Learned indexes. The sparse n-gram approach uses a frequency table derived from open-source code as its weight function. This is a hand-crafted heuristic. A machine-learned weight function, trained to minimize false positive rates for real query distributions, could produce more selective n-grams. The research is early but promising, building on the broader "learned index structures" work that has shown improvements over B-trees and hash maps in database systems.
Index-aware models. Cognition's SWE-grep shows that training a model specifically for search is valuable. The next step might be models that are aware of the index structure itself: a model that knows which n-grams are in the index and can formulate queries that maximally exploit the index's selectivity, rather than defaulting to whatever grep pattern seems natural.

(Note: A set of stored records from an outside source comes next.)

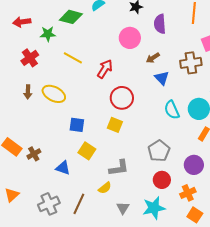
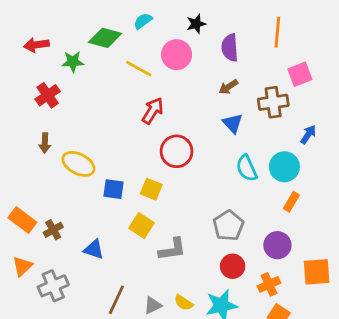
pink circle: (130, 38) -> (177, 55), moved
yellow line: (73, 58) -> (139, 69), moved
brown arrow: (153, 58) -> (228, 87), moved
yellow ellipse: (54, 94) -> (78, 164), moved
yellow square: (115, 125) -> (151, 189), moved
yellow square: (87, 151) -> (142, 226), moved
yellow semicircle: (105, 188) -> (184, 303), moved, turned 72
orange triangle: (12, 195) -> (22, 266), moved
gray cross: (49, 204) -> (53, 286), moved
gray triangle: (123, 208) -> (153, 305), moved, turned 32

Incremental, streaming indexes. Current approaches build an index at a point in time (typically a Git commit) and maintain it with overlay layers for changes. A truly streaming index that updates in real time as the agent writes code, without any perceptible delay or index staleness, would eliminate the last gap between "search what the agent wrote a second ago" and "search the entire repository."
Cross-repository indexing on the client. Today, client-side indexes cover only the current repository. Enterprise developers often need context from multiple repositories (shared libraries, microservice dependencies, documentation repos). Building cross-repo indexes locally, possibly with selective syncing based on dependency graphs, could significantly improve agent context quality for enterprise use cases.
The underlying trend is clear: as AI coding agents become more capable, the quality of their context retrieval becomes the binding constraint on their performance. The models are getting smarter. The search needs to keep up.